Я сидел в ресторане, пил с Эрикой виски на деньги доктора Карвалью и ничего не знал об этом, я не сделал ни малейшего усилия, чтобы понять. Все эти разговоры мне надоели. Я не хотел об этом больше слышать. Хорошо, я дурак, рассмеялся я и поменял тему. Пойдем отсюда, сказал я Эрике.

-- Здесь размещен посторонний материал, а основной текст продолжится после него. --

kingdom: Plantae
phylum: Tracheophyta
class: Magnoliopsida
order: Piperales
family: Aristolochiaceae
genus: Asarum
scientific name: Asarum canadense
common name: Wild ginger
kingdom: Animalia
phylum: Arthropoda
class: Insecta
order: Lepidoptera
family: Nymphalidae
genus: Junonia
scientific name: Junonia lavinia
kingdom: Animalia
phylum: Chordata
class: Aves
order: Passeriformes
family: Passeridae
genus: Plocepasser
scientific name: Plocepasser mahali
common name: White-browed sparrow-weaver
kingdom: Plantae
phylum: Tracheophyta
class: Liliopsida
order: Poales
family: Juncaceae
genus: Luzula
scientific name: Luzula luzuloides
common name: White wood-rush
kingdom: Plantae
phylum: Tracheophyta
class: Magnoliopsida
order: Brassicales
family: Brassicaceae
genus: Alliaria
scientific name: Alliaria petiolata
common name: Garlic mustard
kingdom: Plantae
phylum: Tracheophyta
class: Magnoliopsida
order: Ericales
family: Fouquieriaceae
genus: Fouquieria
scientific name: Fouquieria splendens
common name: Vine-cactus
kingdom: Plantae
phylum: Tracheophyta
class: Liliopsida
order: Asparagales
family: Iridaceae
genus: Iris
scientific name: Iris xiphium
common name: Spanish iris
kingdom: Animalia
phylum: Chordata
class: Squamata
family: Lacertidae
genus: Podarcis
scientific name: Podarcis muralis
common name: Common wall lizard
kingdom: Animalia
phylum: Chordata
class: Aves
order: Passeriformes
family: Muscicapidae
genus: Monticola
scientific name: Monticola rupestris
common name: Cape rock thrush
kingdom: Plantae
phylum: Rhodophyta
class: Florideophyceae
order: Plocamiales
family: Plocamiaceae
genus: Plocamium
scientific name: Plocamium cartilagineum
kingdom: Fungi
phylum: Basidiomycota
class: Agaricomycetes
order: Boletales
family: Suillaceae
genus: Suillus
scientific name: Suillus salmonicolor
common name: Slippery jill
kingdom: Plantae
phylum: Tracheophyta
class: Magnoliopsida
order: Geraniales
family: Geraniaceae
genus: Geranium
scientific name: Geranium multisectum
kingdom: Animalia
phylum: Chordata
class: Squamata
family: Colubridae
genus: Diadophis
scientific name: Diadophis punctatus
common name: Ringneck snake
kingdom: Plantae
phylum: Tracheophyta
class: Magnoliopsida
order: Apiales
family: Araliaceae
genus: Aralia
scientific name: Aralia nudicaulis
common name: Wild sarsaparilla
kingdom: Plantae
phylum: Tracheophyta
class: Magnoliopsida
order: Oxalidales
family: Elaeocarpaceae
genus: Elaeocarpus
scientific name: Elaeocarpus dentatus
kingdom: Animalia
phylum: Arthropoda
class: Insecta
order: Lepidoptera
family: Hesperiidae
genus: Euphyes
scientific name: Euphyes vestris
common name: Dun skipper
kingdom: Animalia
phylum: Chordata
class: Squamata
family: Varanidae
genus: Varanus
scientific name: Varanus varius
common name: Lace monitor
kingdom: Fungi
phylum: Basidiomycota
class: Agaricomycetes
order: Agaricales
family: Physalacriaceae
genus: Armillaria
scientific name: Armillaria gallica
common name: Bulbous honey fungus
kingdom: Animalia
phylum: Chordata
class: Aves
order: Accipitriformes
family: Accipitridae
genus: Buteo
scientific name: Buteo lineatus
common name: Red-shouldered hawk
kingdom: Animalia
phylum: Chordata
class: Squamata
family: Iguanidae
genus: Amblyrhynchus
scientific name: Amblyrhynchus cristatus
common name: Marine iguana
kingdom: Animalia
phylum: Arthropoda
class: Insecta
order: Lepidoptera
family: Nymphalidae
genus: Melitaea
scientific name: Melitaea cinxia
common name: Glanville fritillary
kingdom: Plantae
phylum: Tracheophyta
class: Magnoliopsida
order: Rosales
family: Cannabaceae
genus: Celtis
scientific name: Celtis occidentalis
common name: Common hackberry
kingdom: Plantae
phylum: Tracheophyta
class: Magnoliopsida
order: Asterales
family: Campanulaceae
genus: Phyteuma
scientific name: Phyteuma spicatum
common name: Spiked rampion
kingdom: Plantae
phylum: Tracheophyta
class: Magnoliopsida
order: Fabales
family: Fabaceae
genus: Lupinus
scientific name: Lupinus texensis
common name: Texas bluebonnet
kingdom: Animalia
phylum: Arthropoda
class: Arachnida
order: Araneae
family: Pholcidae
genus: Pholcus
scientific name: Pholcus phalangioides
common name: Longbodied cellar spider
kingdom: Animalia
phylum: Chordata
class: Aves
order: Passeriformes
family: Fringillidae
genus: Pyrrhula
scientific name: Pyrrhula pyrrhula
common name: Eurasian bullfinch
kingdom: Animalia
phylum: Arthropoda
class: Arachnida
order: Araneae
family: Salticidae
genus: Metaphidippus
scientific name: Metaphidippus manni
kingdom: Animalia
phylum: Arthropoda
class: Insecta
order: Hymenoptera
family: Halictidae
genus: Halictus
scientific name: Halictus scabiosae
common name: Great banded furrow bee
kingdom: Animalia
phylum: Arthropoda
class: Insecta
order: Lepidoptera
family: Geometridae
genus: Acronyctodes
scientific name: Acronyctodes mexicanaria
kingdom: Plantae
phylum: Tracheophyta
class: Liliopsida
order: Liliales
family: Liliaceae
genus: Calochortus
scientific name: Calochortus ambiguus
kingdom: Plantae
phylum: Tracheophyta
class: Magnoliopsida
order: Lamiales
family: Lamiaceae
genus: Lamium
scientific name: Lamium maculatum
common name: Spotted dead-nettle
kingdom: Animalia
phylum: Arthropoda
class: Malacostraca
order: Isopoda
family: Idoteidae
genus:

Мы пошли в бар Гонзаги, встретили друзей и делали то, что и обычно: курили, ширялись и слушали музыку. Робинсон был весел, он провел выходные в Рио-де-Жанейро, видимо, удачно провернул какое-то дельце. Сходи на Корковаду. Погуляй в лесу Тижука. Сходи на пляж в Копа-кабане. Если познакомишься с девушкой, снимите на ночь номер в «Тифани». Попроси комнату с видом на море и покажи ей корабли. Покажи ей любовников, которые приходят в «Тифани». Покажи ей столетние деревья на Парижской площади. Покажи ей голубей. Эрика говорила так увлеченно, что мое тело напряглось, меня охватило желание заняться с ней любовью, проглотить ее, поднять свой флаг над этой территорией, пошли, сказал я ей на ухо. Мы пошли к ней домой, когда-то это был мой дом, едва мы вошли на кухню, как она прыгнула на стол, хищница, ее ноги обхватили меня, ненасытная утроба, укуси меня в губы, сказала она, я укусил, вошел, прошел насквозь, вдоль и поперек и почувствовал, что сердце поплыло у меня в груди, внутри ее тела со мной всегда такое происходило, я был настоящим мужиком, без комплексов.
Я вернулся домой, обдумывая, что совру Кледир, и понимая, что должен бросить Эрику. Каждый день я думал об этом и каждый день возвращался к Эрике. Я возвращался к Эрике и к Кледир. Я спал с Эрикой и спал с Кледир. С Эрикой мне было хорошо, и с Кледир мне было хорошо.